Losing touch, maybe. Losing the awareness of the present moment, which is -- in the end -- what living is, isn't it?
150 times a day. Isn't that a bit insane?
To a psychiatrist, insanity requires even more insane behavior. Neurotic and compulsory might be better diagnoses.
At work, in bed, even when having a meal. What's your opinion of it?
I pay attention to the fact that you are mentioning it, then try to be non-judgmental about it, and let the thought of it just flow away...
When you start coming to your senses; maybe that is balance
Why do we log in at all times?
I think partly as a habit that has infected me, as an automatic behavior having poisoned me. Also, as a dysfunctional response to the anxiety of not being there, where we believe other people are, not realizing they are in a virtual, non-real world, too.
What does this do to us? To our brains? To our health?
There is scarce research providing answers to such questions, and definitely there will be great individual variation. In clinical practice I have seen sleep disturbances and anxiety associated with this, higher levels of stress activation and more sustained arousal. This is all bad news to your health, in general.
Does it get in the way of real life, here and now?
It might. Losing the touch, literally, of being here, living my life. But then on the other hand, you need to be logged on, be on your way, be executive and effective in order to achieve some of your goals in life. Maybe it is more a matter of balance, being mindful of the present moment regularly and best you can.

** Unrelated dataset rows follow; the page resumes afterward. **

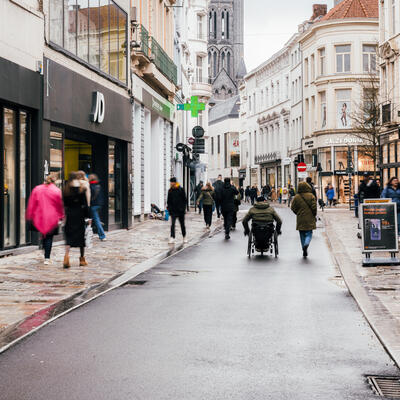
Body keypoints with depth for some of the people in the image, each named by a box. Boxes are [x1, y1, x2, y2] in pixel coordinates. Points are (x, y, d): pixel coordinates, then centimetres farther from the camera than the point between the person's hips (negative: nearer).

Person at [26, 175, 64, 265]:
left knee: (43, 235, 19)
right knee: (49, 237, 1)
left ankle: (45, 254, 24)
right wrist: (61, 217, 10)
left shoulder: (37, 189, 3)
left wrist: (30, 217, 10)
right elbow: (60, 205, 0)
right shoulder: (57, 190, -4)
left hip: (39, 217, 3)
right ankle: (47, 258, -6)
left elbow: (31, 204, 4)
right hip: (52, 218, -2)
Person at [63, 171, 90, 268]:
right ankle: (82, 259, 17)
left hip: (69, 214, 1)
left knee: (69, 236, 2)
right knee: (81, 236, 9)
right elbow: (85, 204, -5)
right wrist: (87, 216, -1)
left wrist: (64, 215, 10)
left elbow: (64, 204, 2)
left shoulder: (66, 190, 1)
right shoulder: (82, 189, -4)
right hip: (80, 215, -1)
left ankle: (66, 255, -21)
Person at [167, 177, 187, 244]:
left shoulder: (181, 189, -3)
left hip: (180, 210, -1)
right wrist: (168, 207, 2)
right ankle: (172, 238, -13)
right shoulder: (170, 190, 5)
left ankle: (184, 237, 26)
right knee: (172, 224, -10)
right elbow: (168, 200, 12)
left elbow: (184, 199, -1)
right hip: (173, 210, 1)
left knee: (182, 224, 11)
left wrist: (184, 207, -7)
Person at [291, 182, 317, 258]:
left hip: (300, 220, 1)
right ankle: (306, 243, -22)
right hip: (310, 219, -1)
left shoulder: (296, 197, -5)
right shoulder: (311, 196, -8)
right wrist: (314, 215, 6)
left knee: (302, 235, 11)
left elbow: (293, 208, -2)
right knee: (309, 233, 9)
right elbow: (314, 207, -10)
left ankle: (304, 252, 9)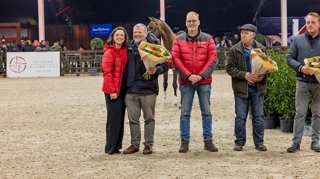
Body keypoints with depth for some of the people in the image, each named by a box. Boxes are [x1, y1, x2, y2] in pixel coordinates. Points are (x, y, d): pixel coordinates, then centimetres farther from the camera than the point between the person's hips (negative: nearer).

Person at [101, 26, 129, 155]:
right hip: (112, 90, -7)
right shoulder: (109, 52, -11)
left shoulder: (125, 51, 10)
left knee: (120, 118, 11)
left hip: (122, 88, 7)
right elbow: (107, 72, -15)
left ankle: (116, 145, 19)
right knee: (114, 118, -4)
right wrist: (112, 90, -19)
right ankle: (111, 147, 5)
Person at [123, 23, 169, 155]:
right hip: (131, 90, 4)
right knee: (133, 119, 8)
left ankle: (149, 144, 15)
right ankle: (134, 144, 17)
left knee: (149, 118, 6)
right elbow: (125, 66, 19)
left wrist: (156, 70, -22)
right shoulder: (129, 48, 9)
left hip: (148, 89, -4)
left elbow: (165, 65, -4)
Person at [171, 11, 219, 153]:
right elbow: (175, 59, -3)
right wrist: (189, 75, -12)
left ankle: (208, 141, 11)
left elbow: (213, 59, -2)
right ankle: (184, 141, 8)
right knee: (185, 113, 2)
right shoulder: (179, 40, 4)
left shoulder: (207, 39, 4)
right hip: (186, 82, 0)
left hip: (204, 81, 0)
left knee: (206, 112, 5)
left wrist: (201, 75, -12)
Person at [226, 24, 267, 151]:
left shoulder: (261, 49, 4)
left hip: (258, 88, 1)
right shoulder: (234, 50, -1)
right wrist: (245, 75, -17)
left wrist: (263, 75, -12)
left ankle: (259, 142, 15)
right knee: (240, 117, 4)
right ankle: (239, 142, 14)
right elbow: (229, 68, -5)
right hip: (241, 88, -1)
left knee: (259, 117, 6)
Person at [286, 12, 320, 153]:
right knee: (300, 112, 2)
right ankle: (296, 141, 5)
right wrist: (300, 67, -13)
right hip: (302, 82, 0)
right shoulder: (297, 40, 4)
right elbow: (289, 58, 4)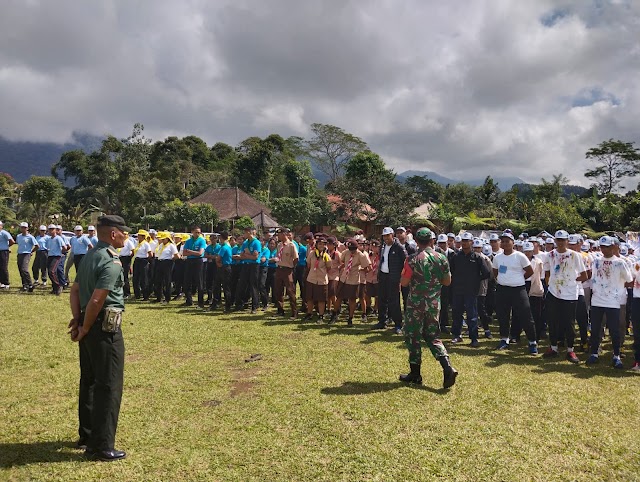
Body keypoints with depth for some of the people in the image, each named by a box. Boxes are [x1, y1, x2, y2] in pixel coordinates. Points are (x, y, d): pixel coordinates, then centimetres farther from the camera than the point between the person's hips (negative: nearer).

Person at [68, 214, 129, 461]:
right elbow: (96, 300, -23)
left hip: (89, 324, 10)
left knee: (89, 381, 18)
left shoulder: (90, 256, 12)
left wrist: (77, 319, 6)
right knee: (109, 386, -2)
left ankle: (87, 436, 32)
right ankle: (102, 446, 5)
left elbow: (75, 290, 14)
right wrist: (85, 328, -11)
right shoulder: (112, 262, -18)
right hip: (105, 327, -10)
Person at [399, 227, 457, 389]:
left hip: (416, 303, -4)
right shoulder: (441, 258, -1)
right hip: (434, 303, 5)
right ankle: (448, 367, -1)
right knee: (432, 336, 15)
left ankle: (415, 374, 15)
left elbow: (404, 282, -13)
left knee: (412, 336, 8)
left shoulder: (412, 260, -14)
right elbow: (447, 281, 6)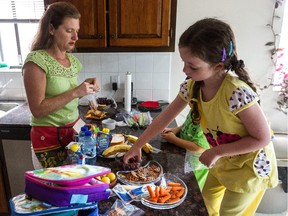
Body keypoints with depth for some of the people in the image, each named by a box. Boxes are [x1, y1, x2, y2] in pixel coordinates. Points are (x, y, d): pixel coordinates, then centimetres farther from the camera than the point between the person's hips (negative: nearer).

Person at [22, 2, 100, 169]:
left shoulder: (72, 59, 4)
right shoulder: (37, 60, -16)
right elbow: (37, 109, -20)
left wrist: (86, 86, -4)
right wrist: (75, 92, -24)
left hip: (74, 129, 6)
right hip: (50, 137, -6)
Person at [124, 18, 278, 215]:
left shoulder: (237, 93, -37)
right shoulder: (192, 86, -17)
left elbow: (262, 138, -26)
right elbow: (165, 117, -8)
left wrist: (217, 152, -26)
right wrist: (137, 145, -5)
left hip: (250, 165, -6)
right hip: (224, 160, 6)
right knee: (209, 198, 24)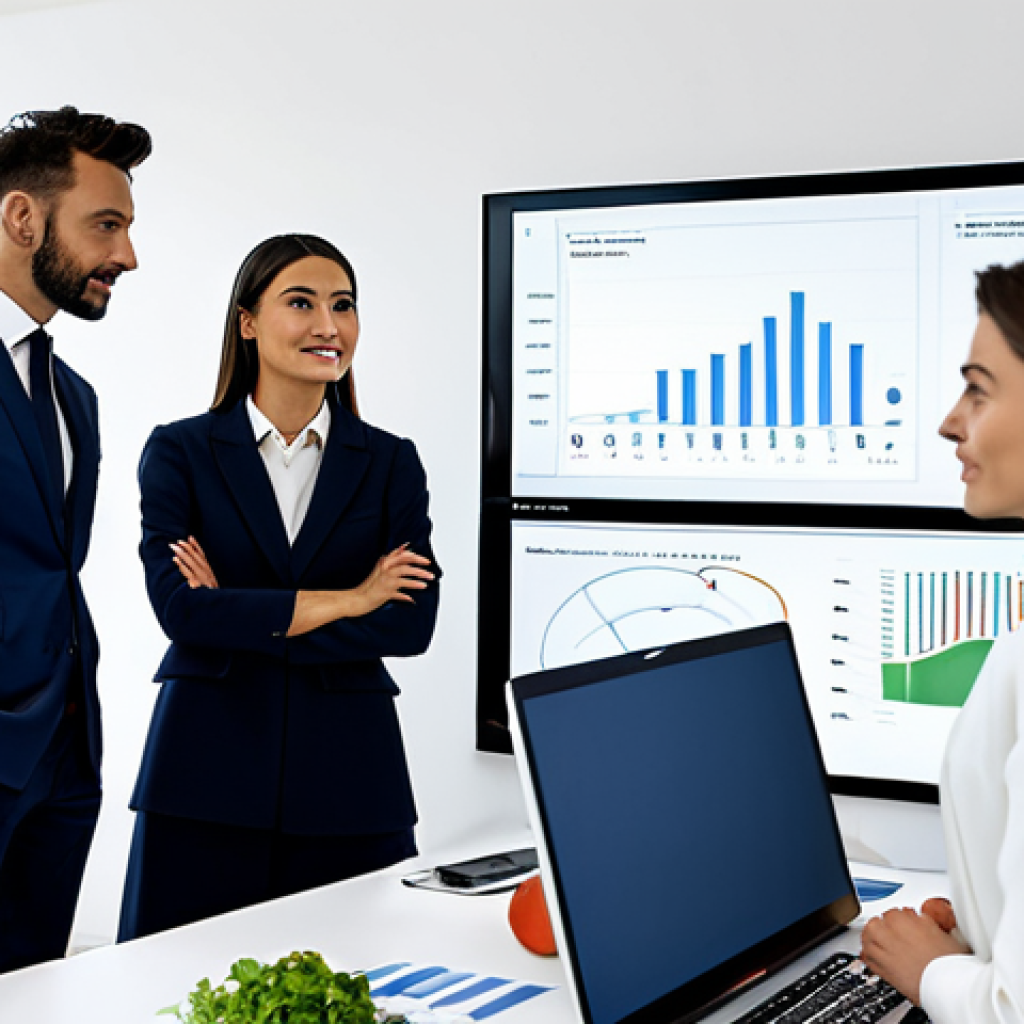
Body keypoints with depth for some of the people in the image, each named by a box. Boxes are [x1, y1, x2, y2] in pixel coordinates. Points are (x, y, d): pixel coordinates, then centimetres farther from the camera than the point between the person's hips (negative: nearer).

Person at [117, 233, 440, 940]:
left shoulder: (390, 463, 8)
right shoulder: (180, 452, 4)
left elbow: (415, 623, -3)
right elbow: (178, 608, -10)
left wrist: (243, 620, -9)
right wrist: (346, 600, -8)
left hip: (348, 774, 1)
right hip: (207, 773, -1)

What is a healthy balance?
When you experience the freedom of being off -- really offline -- when becoming aware of hearing sounds you haven't noticed for a long time, when you start coming to your senses; maybe that is balance. Having hours, days and nights offline, weekends and vacations. Try it. Just do it.
If you are not motivated for change: forget it. If you are, just do it
As a therapist, what do you see as common challenges and symptoms with such digital activation?

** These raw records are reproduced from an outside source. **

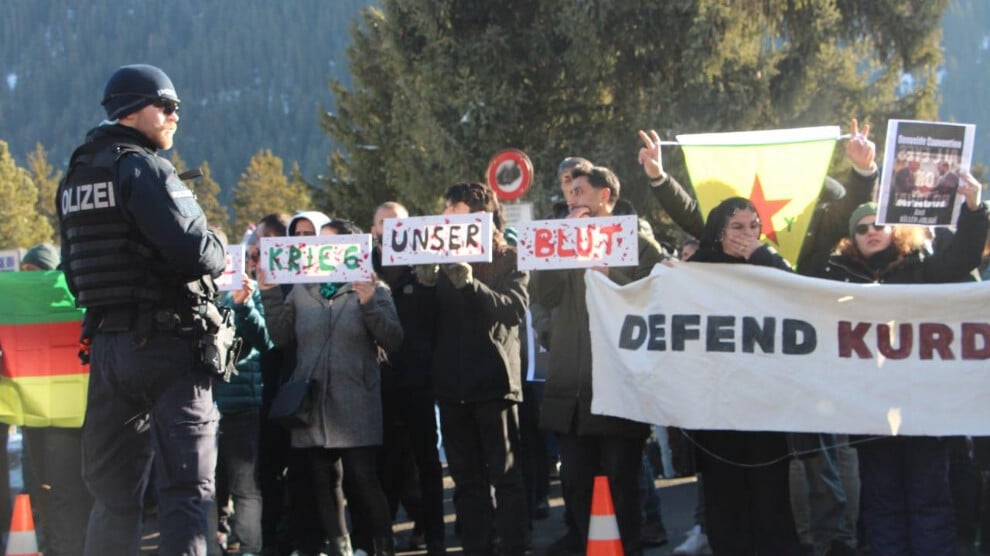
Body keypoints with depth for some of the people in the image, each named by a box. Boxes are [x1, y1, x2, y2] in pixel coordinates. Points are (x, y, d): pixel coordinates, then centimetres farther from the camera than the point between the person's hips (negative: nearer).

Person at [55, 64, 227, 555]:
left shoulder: (75, 177, 15)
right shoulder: (143, 169, -12)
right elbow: (193, 253, -20)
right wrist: (219, 250, 0)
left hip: (104, 344, 8)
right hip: (166, 343, -8)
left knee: (114, 488, 14)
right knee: (186, 486, -5)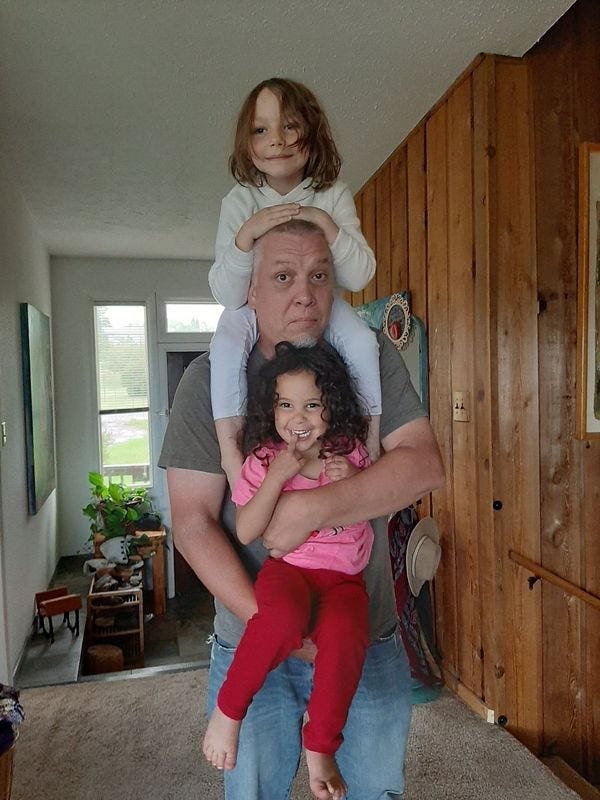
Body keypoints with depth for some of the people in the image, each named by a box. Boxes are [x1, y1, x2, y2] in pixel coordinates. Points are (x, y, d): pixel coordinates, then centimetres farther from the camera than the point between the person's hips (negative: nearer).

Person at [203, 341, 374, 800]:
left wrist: (353, 484, -10)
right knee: (285, 618, -35)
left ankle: (320, 747, -6)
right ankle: (228, 710, -9)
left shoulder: (351, 451, 3)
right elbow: (246, 533, -9)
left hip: (343, 577, 2)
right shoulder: (265, 458, -2)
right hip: (287, 568, -1)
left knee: (345, 634, -30)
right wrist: (278, 475, -19)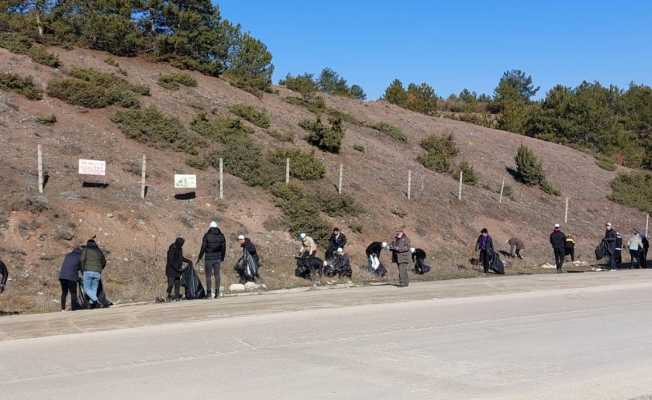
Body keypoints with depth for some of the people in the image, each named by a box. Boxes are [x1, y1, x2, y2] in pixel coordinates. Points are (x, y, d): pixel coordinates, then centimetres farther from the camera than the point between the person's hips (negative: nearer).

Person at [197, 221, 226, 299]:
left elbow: (203, 248, -7)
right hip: (218, 258, 3)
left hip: (208, 258, -3)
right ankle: (217, 291, 0)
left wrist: (199, 258, 1)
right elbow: (224, 248, 5)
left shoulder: (206, 235, -4)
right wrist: (222, 258, 16)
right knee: (217, 275, 9)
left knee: (208, 275, 4)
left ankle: (209, 292, 4)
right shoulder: (221, 236, 5)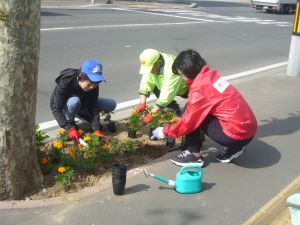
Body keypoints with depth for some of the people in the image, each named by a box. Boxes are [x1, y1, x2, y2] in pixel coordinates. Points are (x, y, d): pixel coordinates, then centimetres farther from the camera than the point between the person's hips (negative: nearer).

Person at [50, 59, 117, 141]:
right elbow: (56, 109, -36)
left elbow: (94, 108, -24)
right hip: (62, 106, -4)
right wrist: (70, 128, -47)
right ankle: (70, 122, -12)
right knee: (74, 101, -41)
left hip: (81, 103, 4)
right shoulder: (65, 83, -36)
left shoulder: (93, 85, -24)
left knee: (111, 104, -13)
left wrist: (97, 130, -37)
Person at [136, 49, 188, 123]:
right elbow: (145, 84, -15)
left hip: (188, 88, -7)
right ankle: (174, 107, 6)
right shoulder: (150, 64, -19)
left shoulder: (171, 69, -40)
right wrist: (142, 103, -26)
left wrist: (151, 114, -39)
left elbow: (167, 95, -40)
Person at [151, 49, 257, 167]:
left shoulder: (199, 90, -17)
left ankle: (194, 155, 6)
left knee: (194, 118, -1)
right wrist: (180, 119, 25)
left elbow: (189, 121, -8)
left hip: (237, 134, -8)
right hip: (248, 127, 8)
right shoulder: (211, 75, 7)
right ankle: (234, 147, 19)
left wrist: (164, 131, 5)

A physiological response with more stress activation, and a tendency to more attention deficit. It can cause problems both when studying and at work, as well as being absent-minded with friends and in love life. Serious business.

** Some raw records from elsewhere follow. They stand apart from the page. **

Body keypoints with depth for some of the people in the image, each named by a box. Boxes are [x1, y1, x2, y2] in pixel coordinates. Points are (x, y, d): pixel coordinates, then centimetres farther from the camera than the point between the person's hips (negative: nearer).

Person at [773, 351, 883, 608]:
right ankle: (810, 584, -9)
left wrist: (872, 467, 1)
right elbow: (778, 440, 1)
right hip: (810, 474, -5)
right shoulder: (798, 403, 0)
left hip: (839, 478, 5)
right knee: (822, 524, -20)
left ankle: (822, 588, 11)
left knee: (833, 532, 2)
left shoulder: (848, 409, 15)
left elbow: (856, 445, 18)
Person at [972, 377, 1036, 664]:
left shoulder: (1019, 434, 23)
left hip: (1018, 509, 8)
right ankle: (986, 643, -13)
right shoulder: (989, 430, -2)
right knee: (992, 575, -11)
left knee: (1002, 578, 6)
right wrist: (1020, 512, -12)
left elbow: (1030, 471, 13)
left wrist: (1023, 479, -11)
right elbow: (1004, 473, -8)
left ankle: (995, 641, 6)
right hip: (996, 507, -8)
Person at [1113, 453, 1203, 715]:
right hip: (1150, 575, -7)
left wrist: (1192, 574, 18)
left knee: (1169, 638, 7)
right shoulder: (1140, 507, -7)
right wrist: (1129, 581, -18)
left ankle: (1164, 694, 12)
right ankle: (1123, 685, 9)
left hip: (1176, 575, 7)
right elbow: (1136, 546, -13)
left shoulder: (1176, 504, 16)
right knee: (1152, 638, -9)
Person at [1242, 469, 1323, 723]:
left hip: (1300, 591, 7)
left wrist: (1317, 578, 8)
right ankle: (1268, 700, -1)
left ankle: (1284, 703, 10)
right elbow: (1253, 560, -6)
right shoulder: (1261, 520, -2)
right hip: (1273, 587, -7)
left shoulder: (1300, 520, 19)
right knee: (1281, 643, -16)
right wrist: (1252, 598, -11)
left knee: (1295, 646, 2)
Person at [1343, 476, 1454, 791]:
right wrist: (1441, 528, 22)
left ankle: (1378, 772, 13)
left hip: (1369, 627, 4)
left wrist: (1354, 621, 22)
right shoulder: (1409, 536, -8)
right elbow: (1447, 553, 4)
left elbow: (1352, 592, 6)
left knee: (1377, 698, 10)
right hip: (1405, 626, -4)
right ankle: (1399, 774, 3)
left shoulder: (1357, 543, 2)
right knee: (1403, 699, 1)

Facebook, Instagram, E-mail, Snapchat, Twitter. If you're caught in a technology trap, then not checking your phone might feel like a real challenge?
Yes, it does. More than a challenge, sometimes. More as an obstacle, mission impossible.
What to do about it? How to reduce digital distractions?
First of all, decide to change your habits and behavior. If you are not motivated for change: forget it. If you are, just do it. Start with dramatic changes in your electronic habits, then stay on that narrow road. Have no fear, you will be rewarded.
By a gentle wind of calmness touching you. By the mellow taste of serenity you had long forgotten: it is all right just being here. You are all right.
Some people crave more rest and spare time, but seem to be connected 24/7. What are your thoughts on that?
They remind me of children. Low capacity for waiting, for tolerating the frustration of immediate needs not being met. And the price of constant activation, as mentioned.
Likes are affirmations of reward, no-likes are signals of rejection. Ugly business, actually
Meaningless scrolling vs. reading a book. We´re not always reasonable?
Not always, not only.
Talking about reasonable: Why do grown ups care about likes, likes, likes?
Even adults have immature, childish patterns of emotions and behavior, as well as needs of immediate rewards.
How do likes affect the way we feel?
Likes are powerful communication signals creating both negative and positive feelings. Likes are affirmations of reward, no-likes are signals of rejection. Ugly business, actually.
Ugly business. Do you experience that likes lead to problems for some?
I do. Especially for young people and vulnerable persons with low self-esteem. Some people have linked their self-esteem to affirmations from others, by the number of likes. It can cause frustration, uneasiness, dispair and depression.
Anything users of social media can do about this?
Be nice. Be friendly.
Then how to be more mindful in the digital world?
Why not start with being mindful about your mobile or iPad? Notice the shape and weight, the feeling of it, resting in your hands for ten seconds. Still breathing? Both in and out? Notice your lips: clinched or relaxed? Smiling? If not, try to. Makes wonders.
Bjarte Stubhaug is a well-known Norwegian psychiatrist and researcher with thirty years of clinical experience. During the last ten years his main interest has been within the field of stress medicine.